BSPED2015 e-Posters Miscellaneous/other (12 abstracts)
Macclesfield District General Hospital, Macclesfield, UK.
Background: Congenital hyperinsulinism (CHI) is the result of unregulated insulin secretion from the pancreatic β-cells leading to severe hypoglycaemia.1 Diazoxide is effective in virtually all forms of CHI except in those due to recessive (and some dominant) inactivating mutations in ABCC8 and KCNJ11 and in patients with focal CHI.2 We report a case of CHI with acute kidney injury secondary to diazoxide.
Case presentation: A term male born to non-consanguineous Caucasian parents presented with hypoglycaemia on first day of life. Labetolol was administered during pregnancy for pre-eclampsia. The dopplers showed no end diastolic flow. He required up to 17 mg/kg per min of intravenous glucose. He had high insulin levels (26 mU/l) whilst hypoglycaemic (2.2 mmol/l). He was commenced on diazoxide and chlorothiazide. I.v. glucose was weaned off on day 8. On day 10, whilst on diazoxide, he had raised creatinine of 153 μmol/l. His blood pressure, urine output and weight remained satisfactory. There was no microscopic haematuria. Renal ultrasound scan was normal. Chlorothiazide was discontinued and diazoxide weaned off over the next 4 days. He maintained stable glucose levels and renal function improved following this intervention.
Discussion: Diazoxide is an antihypertensive antidiuretic benzothiadiazine. It acts on the pancreatic β-cells inhibiting insulin secretion. Tolerance to diazoxide is usually good. Renal side effects are rarely described. Diazoxide is also an arterial vasodilator, and in combination with diuretics, can induce acute changes in renal function with associated tubular sodium avidity (http://www.nature.com/nrneph/journal/v2/n2/full/ncpneph0076.html). Reported renal side effects of diazoxide include azotemia, decreased creatinine clearance, reversible nephritic syndrome and haematuria.

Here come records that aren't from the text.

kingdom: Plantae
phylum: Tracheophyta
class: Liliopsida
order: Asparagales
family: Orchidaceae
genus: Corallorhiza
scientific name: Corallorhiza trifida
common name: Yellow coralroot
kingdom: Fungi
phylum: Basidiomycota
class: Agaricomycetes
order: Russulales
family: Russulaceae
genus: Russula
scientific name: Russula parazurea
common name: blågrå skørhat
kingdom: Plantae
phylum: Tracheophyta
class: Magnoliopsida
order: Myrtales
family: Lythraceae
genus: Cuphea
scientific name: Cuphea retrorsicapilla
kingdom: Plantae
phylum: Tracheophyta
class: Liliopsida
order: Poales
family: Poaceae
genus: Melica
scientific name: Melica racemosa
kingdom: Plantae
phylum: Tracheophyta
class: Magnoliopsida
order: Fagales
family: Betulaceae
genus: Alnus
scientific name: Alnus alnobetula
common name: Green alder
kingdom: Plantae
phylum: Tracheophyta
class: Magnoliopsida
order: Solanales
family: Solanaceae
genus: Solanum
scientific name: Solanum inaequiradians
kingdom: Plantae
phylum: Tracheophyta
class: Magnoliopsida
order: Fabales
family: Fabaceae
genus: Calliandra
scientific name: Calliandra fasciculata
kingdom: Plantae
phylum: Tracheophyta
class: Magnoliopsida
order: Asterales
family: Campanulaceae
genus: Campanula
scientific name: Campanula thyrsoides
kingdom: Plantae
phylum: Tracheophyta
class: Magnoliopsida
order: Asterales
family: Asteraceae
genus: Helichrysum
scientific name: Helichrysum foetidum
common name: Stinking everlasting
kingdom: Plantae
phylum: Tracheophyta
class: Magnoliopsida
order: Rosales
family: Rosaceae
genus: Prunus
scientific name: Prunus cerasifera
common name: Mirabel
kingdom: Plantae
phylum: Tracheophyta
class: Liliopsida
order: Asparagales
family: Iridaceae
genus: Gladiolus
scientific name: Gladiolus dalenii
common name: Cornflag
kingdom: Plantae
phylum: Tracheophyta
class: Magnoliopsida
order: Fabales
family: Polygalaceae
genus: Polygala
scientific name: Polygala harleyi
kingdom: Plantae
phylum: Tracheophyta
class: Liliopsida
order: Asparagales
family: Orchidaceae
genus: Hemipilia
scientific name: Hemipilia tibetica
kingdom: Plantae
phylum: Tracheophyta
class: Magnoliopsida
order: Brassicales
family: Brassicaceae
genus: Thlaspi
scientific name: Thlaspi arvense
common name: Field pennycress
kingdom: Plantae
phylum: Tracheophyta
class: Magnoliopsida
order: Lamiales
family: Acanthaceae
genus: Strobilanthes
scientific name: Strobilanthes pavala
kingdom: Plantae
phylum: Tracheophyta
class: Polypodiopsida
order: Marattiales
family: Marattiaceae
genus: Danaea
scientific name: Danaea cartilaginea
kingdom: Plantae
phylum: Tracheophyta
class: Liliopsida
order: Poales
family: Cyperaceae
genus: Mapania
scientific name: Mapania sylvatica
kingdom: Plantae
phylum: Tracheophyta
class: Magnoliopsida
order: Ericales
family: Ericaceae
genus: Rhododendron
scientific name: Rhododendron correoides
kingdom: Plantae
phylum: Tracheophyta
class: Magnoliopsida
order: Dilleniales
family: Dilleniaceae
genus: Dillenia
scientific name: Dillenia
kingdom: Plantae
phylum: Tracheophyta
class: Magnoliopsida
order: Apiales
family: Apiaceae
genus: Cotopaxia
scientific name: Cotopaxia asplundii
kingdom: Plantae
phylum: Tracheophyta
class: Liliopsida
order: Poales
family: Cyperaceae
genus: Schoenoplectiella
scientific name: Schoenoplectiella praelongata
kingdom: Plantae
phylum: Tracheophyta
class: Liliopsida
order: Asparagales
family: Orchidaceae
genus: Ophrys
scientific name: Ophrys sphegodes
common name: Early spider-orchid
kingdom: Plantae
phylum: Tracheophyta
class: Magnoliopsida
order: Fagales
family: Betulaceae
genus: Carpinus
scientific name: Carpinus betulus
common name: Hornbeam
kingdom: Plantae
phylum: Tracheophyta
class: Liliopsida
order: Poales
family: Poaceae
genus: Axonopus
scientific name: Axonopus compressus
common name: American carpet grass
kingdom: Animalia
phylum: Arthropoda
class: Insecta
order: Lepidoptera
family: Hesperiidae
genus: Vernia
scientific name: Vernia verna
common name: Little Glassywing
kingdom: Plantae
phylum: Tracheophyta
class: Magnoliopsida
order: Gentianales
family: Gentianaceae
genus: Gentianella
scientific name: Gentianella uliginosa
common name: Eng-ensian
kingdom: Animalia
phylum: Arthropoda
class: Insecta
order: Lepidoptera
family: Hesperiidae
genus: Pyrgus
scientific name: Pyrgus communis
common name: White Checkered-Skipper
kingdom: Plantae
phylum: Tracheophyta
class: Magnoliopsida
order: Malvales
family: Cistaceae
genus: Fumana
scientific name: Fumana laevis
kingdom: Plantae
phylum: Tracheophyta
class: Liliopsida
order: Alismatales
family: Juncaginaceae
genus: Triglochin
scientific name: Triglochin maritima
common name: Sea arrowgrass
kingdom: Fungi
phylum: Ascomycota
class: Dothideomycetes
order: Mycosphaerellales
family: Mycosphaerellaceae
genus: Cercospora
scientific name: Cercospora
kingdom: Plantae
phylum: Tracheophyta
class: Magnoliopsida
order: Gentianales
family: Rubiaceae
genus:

Conclusion: Raised creatinine can occur as a side effect of diazoxide. The half-life in children is 924 h and increases in patients with renal impairment (http://www.mhra.gov.uk/home/groups/spcpil/documents/spcpil/con1432880278807.pdf). This case highlights the importance of regular monitoring of renal function in patients with CHI on diazoxide.
References: 1. Senniappan S, Arya VB & Hussain K. The molecular mechanisms, diagnosis and management of congenital hyperinsulinism. Indian J Endocrinol Metab 2013 17(1) 1930 (doi: 10.4103/2230-8210.107822).
2. Arnoux JB, Verkarre V, Saint-Martin C, Montravers F, Brassier A, Valayannopoulos V, Brunelle F, Fournet JC, Robert JJ, Aigrain Y et al. Congenital hyperinsulinism: current trends in diagnosis and therapy. Orphanet J Rare Dis 2011 6 63 (doi: 10.1186/1750-1172-6-63).